What does that word evoke in your mind?
For me, the word Normal has migrated from a descriptive term in my life to a word that makes my pulse race and blood pressure rise when I hear it.
This is a Blog Hop. So, hoppers: What do you think? What are the ups and downs of normal? What’s normal anyway? Do you wish for it or abhor it?
Normal was the life I grew up with. Although, even then, it was getting closer and closer to not-normal (I don't like the word abnormal). I was raised by two parents who have been married once. No step-parents, step-siblings, no half-brothers and sisters lurking in my family tree. Just me and a sister and two parents. My mom was a stay at home mom...but back then the term was housewife. And even then, it was more normal to have mom at home then working. I have memories of opening the door to our home after school and smelling cookies or brownies. Not an everyday occurrence, but it meant an AWESOME after school snack.
Life moved on and I went to college, met a man, fell in love and we were married.
Our lives rolled along in a 'normal' fashion. Then we had children. Three of them. Having a third child throws us out of the "normal" club because two kids are supposed to make you happy. Well, we wanted a third. So we'll make our brand of family that makes the 'norm' of having 2.5 kids work. We balance out a two kid family. In the midst of this transition pushing us out of the verge of normal came more not-normal. Nathan, our middle child, was diagnosed with autism.
I had teacher training in college. I knew a certain amount about child development. I had an older son. I scoured books and resources and online articles with the first one to make sure every phase of his development was normal. When Nathan wasn't hitting certain milestones--but other milestones were being hit out of order--it made me search for answers among the experts.

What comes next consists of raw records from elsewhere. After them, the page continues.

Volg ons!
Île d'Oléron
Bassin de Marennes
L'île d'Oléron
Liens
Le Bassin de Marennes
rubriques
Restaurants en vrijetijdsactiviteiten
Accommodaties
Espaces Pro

It took us three years of searching to finally get answers. I was told all kinds of things. He's a little delayed in areas, but he's bright and will catch up in his own time. His mother pushes him too hard. She needs to realize he won't ever be as smart as his big brother and she needs to accept him for who he is. (And, by the way, I still fight bitterness on this one each day. I try to forgive, but if I ever run into this school psychologist again, I'll punch her--fair warning. Second by the way--Nathan's IQ is at genius levels. Who's looking dumb now?!?!) After that barrage against me as a parent, I stopped fighting outright and went passive-aggressive. We moved. Public reason--we now have 3 kids and we are overcrowded in our tiny 3 bedroom home.

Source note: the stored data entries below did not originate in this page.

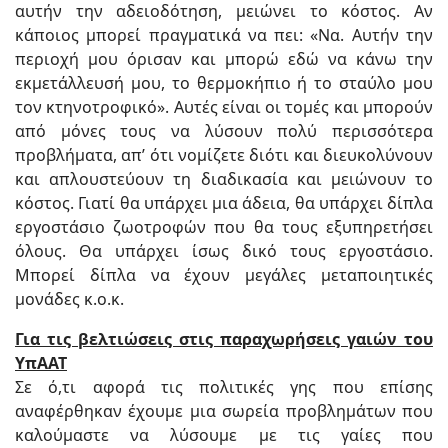
αυτήν την αδειοδότηση, μειώνει το κόστος. Αν
κάποιος μπορεί πραγματικά να πει: «Να. Αυτήν την
περιοχή μου όρισαν και μπορώ εδώ να κάνω την
εκμετάλλευσή μου, το θερμοκήπιο ή το σταύλο μου
τον κτηνοτροφικό». Αυτές είναι οι τομές και μπορούν
από μόνες τους να λύσουν πολύ περισσότερα
προβλήματα, απ’ ότι νομίζετε διότι και διευκολύνουν
και απλουστεύουν τη διαδικασία και μειώνουν το
κόστος. Γιατί θα υπάρχει μια άδεια, θα υπάρχει δίπλα
εργοστάσιο ζωοτροφών που θα τους εξυπηρετήσει
όλους. Θα υπάρχει ίσως δικό τους εργοστάσιο.
Μπορεί δίπλα να έχουν μεγάλες μεταποιητικές
μονάδες κ.ο.κ.
Για τις βελτιώσεις στις παραχωρήσεις γαιών του
ΥπΑΑΤ
Σε ό,τι αφορά τις πολιτικές γης που επίσης
αναφέρθηκαν έχουμε μια σωρεία προβλημάτων που
καλούμαστε να λύσουμε με τις γαίες που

Private reason--I will never, ever, let that woman near my son who will start kindergarten next year. She's poison to him and I won't put up with it. He needs help.

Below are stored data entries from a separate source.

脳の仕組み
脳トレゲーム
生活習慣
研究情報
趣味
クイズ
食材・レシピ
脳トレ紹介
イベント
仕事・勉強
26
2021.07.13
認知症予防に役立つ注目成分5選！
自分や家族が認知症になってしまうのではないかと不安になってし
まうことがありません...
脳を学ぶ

Then, in our new school, the Kindergarten teacher--oh so gently--mentions at Parent/Teacher conferences that she has concerns about Nathan. He might be showing signs of autism. We laughed and told her we knew he was autistic, but nobody agrees. She helped us get the diagnosis and the help.
And now, the word "Normal" has morphed into a word with a bad connotation for me. Who gets to make the definition of normal? And what is normal? Patsy Clairmont wrote a book, "Normal is Just a Setting on Your Dryer" and I decided she's a genius.
I spend a lot of time focused on making sure Nathan hits 'normal' achievement levels in school, in social settings and in contact with the outside world. But as the numbers keep changing for autism--down to 1 in 88 from the CDC--I'm a little baffled by the word normal. (Autism rates are expected to be lowered again by the CDC, probably next year...estimated to head towards 1 in 52 or 1 in 36 depending on the report.)
So I have come to loathe the word normal. Who gets to make the judgement call that Nathan's way of seeing the world is wrong (abnormal) while his peer is right (normal). Maybe we need to assess our values a little. It seems to me that my "abnormal" or "autistic" child has never bullied other kids, he feels deeply and will sit and cry with his friends when they are hurt. He has a deep spiritual conviction and prays for people all the time. He listens without judging and accepts you for who you are. And that's not 'normal'....but it's Nathan. Nathan is in his own world of Nathan-normal living in a crass, loud, judgmental, 'normal' world.
Maybe we need to be a little more Nathan-normal in this world.